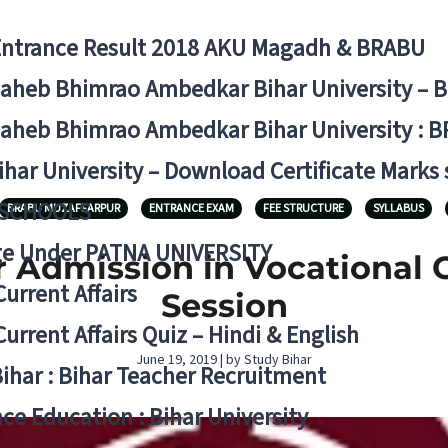
Entrance Result 2018 AKU Magadh & BRABU
aheb Bhimrao Ambedkar Bihar University – 
aheb Bhimrao Ambedkar Bihar University : B
ihar University – Download Certificate Marks
 SCHOOLS
BRABU MUZAFFARPUR
ENTRANCE EXAM
FEE STRUCTURE
SYLLABUS
ge Under PATNA UNIVERSITY
 Admission in Vocational 
Current Affairs
Session
Current Affairs Quiz – Hindi & English
June 19, 2019 | by Study Bihar
Bihar : Bihar Teacher Recruitment
ce Education : Bihar University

==*==

* [Job item] Reproduce every line of text read from the data above word for word, leaving out the pictures themselves.

* [Result of the task]
Entrance Result 2018 AKU Magadh & BRABU
aheb Bhimrao Ambedkar Bihar University – 
aheb Bhimrao Ambedkar Bihar University : B
ihar University – Download Certificate Marks
 SCHOOLS
BRABU MUZAFFARPUR
ENTRANCE EXAM
FEE STRUCTURE
SYLLABUS
ge Under PATNA UNIVERSITY
 Admission in Vocational 
Current Affairs
Session
Current Affairs Quiz – Hindi & English
June 19, 2019 | by Study Bihar
Bihar : Bihar Teacher Recruitment
ce Education : Bihar University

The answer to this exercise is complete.